= Yapılacak iş =
Aşağıdaki yazıya göre şu soruları cevaplayın:
(a) İYD'nin başkanı kimdir?
(b) Hahambaşı Rav İsak Haleva'ya göre Moiz Aziz her gün ne yapardı?
(c) Moiz Aziz hakkındaki filmi kim kurguladı?

:: Yazı bölümü

Salonda hep birlikte yenen yemek sürecindeki sohbetlerde, her masada Moiz Aziz konuşuldu, onun mizah yazarlarına taş çıkartan maceraları anlatıldı. İYD’nin Başkanı Janet Mayer yaptığı konuşmada; çalışma arkadaşı Moiz Aziz’in her gün mucizevî yeni bir proje ile uyandığını ve bu projeyi hayata geçirmeye çalıştığını söyledi. Janet Mayer; “Moiz’in nasıl yaşadığını Albert Einstein’ın bu sözleri çok güzel anlatır: Hayat iki şekilde yaşanır ya hiç mucize yokmuş gibi, ya da her şey mucizeymiş gibi. Moiz de mucizevî projelerini hayata geçirerek burada yaşayan insanların mutlu olması için çalıştı. Kalplerde yaşayanlar asla ölmez” sözleri ile konuşmasını tamamladı.
Hahambaşı Rav İsak Haleva yardım konusuna odaklı konuşmasında Moiz Aziz’in her gün mutlaka İYD’ye uğrayıp pansiyonerlerle yakinen ilgilendiğini dile getirdi.
O gece İYD’de bir ilke tanık olduk; ilk kez cemaatimizin bir bireyi yakın dostu hakkında bir film yapmıştı. Dr. Seyfi İşman’ın, çekilmiş filmlerden, hayatının çeşitli evrelerinde görüntülenmiş fotoğraflarından, aile ve dostlarının güncel anlatılarından Moiz Aziz ile ilgili kurguladığı filmi hep birlikte izledik.

::::
:: Kayıtlar

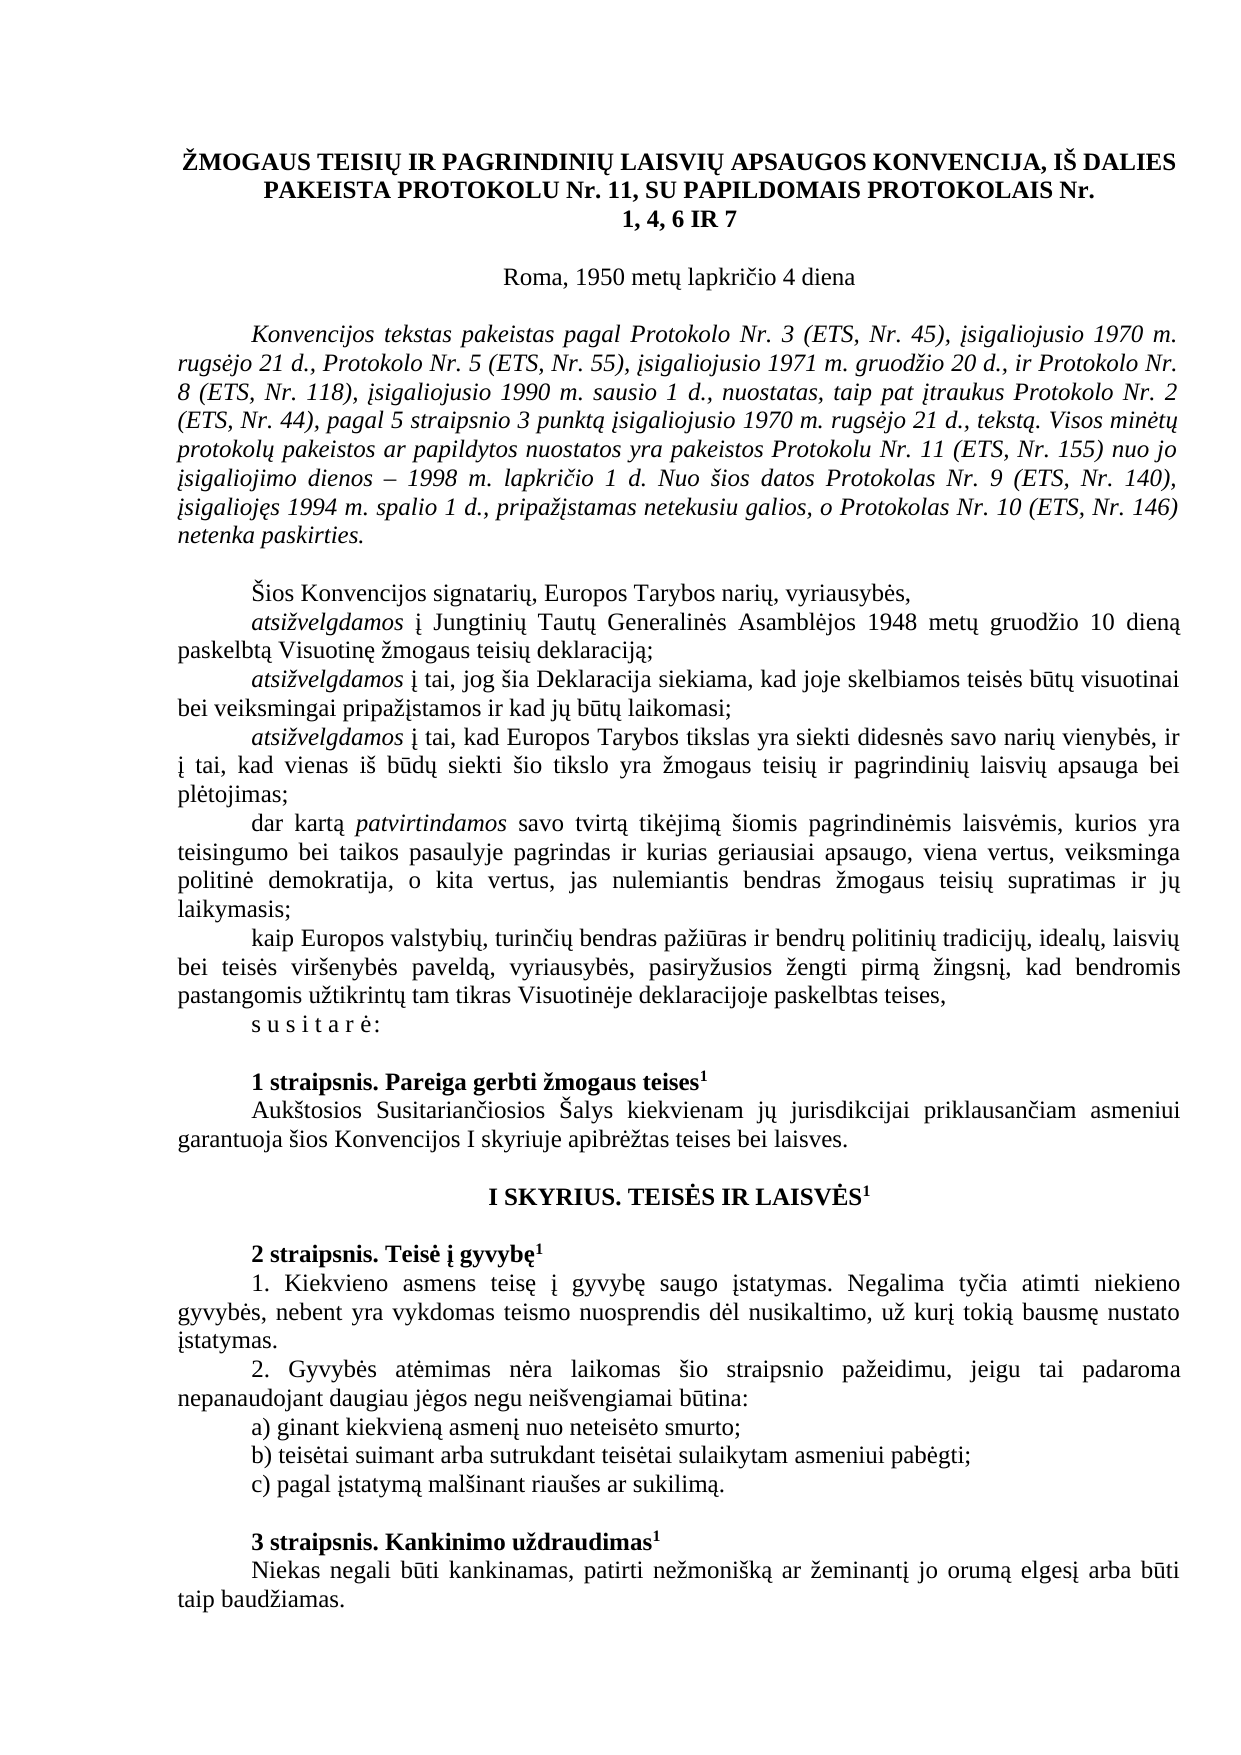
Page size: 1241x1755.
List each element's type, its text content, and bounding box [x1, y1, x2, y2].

text dar kartą patvirtindamos savo tvirtą tikėjimą šiomis pagrindinėmis laisvėmis, kurios yra teisingumo bei taikos pasaulyje pagrindas ir kurias geriausiai apsaugo, viena vertus, veiksminga politinė demokratija, o kita vertus, jas nulemiantis bendras žmogaus teisių supratimas ir jų laikymasis; [177, 808, 1181, 923]
text 1. Kiekvieno asmens teisę į gyvybę saugo įstatymas. Negalima tyčia atimti niekieno gyvybės, nebent yra vykdomas teismo nuosprendis dėl nusikaltimo, už kurį tokią bausmę nustato įstatymas. [177, 1268, 1181, 1354]
text 2. Gyvybės atėmimas nėra laikomas šio straipsnio pažeidimu, jeigu tai padaroma nepanaudojant daugiau jėgos negu neišvengiamai būtina: [177, 1354, 1181, 1412]
text I SKYRIUS. TEISĖS IR LAISVĖS1 [177, 1182, 1181, 1211]
text atsižvelgdamos į tai, jog šia Deklaracija siekiama, kad joje skelbiamos teisės būtų visuotinai bei veiksmingai pripažįstamos ir kad jų būtų laikomasi; [177, 664, 1181, 722]
text 1, 4, 6 IR 7 [177, 204, 1181, 233]
text 3 straipsnis. Kankinimo uždraudimas1 [177, 1527, 1181, 1556]
text susitarė: [177, 1009, 1181, 1038]
text Roma, 1950 metų lapkričio 4 diena [177, 262, 1181, 291]
text 2 straipsnis. Teisė į gyvybę1 [177, 1239, 1181, 1268]
text atsižvelgdamos į Jungtinių Tautų Generalinės Asamblėjos 1948 metų gruodžio 10 dieną paskelbtą Visuotinę žmogaus teisių deklaraciją; [177, 607, 1181, 664]
text c) pagal įstatymą malšinant riaušes ar sukilimą. [177, 1469, 1181, 1498]
text Šios Konvencijos signatarių, Europos Tarybos narių, vyriausybės, [177, 578, 1181, 607]
text kaip Europos valstybių, turinčių bendras pažiūras ir bendrų politinių tradicijų, idealų, laisvių bei teisės viršenybės paveldą, vyriausybės, pasiryžusios žengti pirmą žingsnį, kad bendromis pastangomis užtikrintų tam tikras Visuotinėje deklaracijoje paskelbtas teises, [177, 923, 1181, 1009]
text ŽMOGAUS TEISIŲ IR PAGRINDINIŲ LAISVIŲ APSAUGOS KONVENCIJA, IŠ DALIES PAKEISTA PROTOKOLU Nr. 11, SU PAPILDOMAIS PROTOKOLAIS Nr. [177, 147, 1181, 204]
text atsižvelgdamos į tai, kad Europos Tarybos tikslas yra siekti didesnės savo narių vienybės, ir į tai, kad vienas iš būdų siekti šio tikslo yra žmogaus teisių ir pagrindinių laisvių apsauga bei plėtojimas; [177, 722, 1181, 808]
text Konvencijos tekstas pakeistas pagal Protokolo Nr. 3 (ETS, Nr. 45), įsigaliojusio 1970 m. rugsėjo 21 d., Protokolo Nr. 5 (ETS, Nr. 55), įsigaliojusio 1971 m. gruodžio 20 d., ir Protokolo Nr. 8 (ETS, Nr. 118), įsigaliojusio 1990 m. sausio 1 d., nuostatas, taip pat įtraukus Protokolo Nr. 2 (ETS, Nr. 44), pagal 5 straipsnio 3 punktą įsigaliojusio 1970 m. rugsėjo 21 d., tekstą. Visos minėtų protokolų pakeistos ar papildytos nuostatos yra pakeistos Protokolu Nr. 11 (ETS, Nr. 155) nuo jo įsigaliojimo dienos – 1998 m. lapkričio 1 d. Nuo šios datos Protokolas Nr. 9 (ETS, Nr. 140), įsigaliojęs 1994 m. spalio 1 d., pripažįstamas netekusiu galios, o Protokolas Nr. 10 (ETS, Nr. 146) netenka paskirties. [177, 319, 1181, 549]
text Aukštosios Susitariančiosios Šalys kiekvienam jų jurisdikcijai priklausančiam asmeniui garantuoja šios Konvencijos I skyriuje apibrėžtas teises bei laisves. [177, 1096, 1181, 1153]
text b) teisėtai suimant arba sutrukdant teisėtai sulaikytam asmeniui pabėgti; [177, 1441, 1181, 1469]
text 1 straipsnis. Pareiga gerbti žmogaus teises1 [177, 1067, 1181, 1096]
text a) ginant kiekvieną asmenį nuo neteisėto smurto; [177, 1412, 1181, 1441]
text Niekas negali būti kankinamas, patirti nežmonišką ar žeminantį jo orumą elgesį arba būti taip baudžiamas. [177, 1556, 1181, 1613]
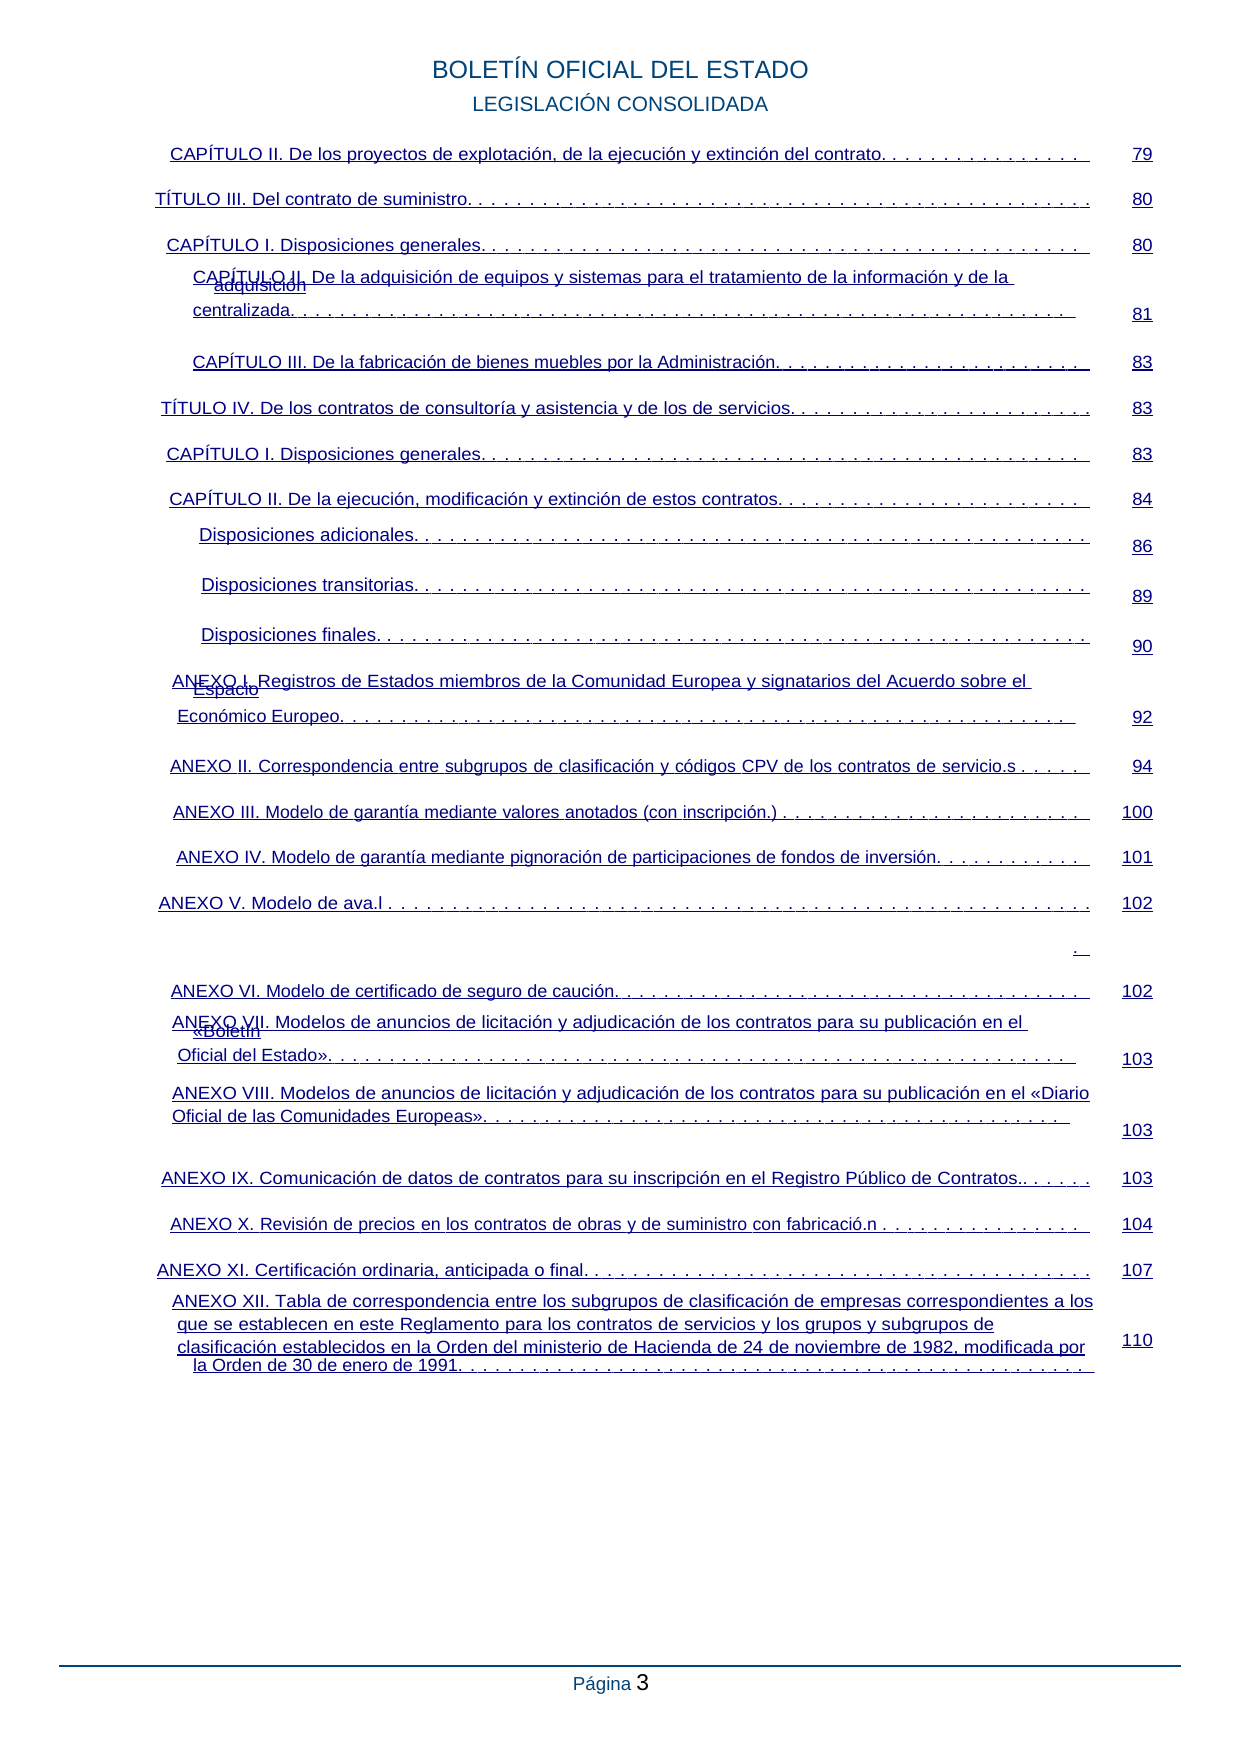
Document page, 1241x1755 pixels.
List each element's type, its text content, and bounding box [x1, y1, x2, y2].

::::

= Örnek çözüm =
(a) Janet Mayer.
(b) Her gün mutlaka İYD'ye uğrar, pansiyonerlerle yakından ilgilenirdi.
(c) Dr. Seyfi İşman.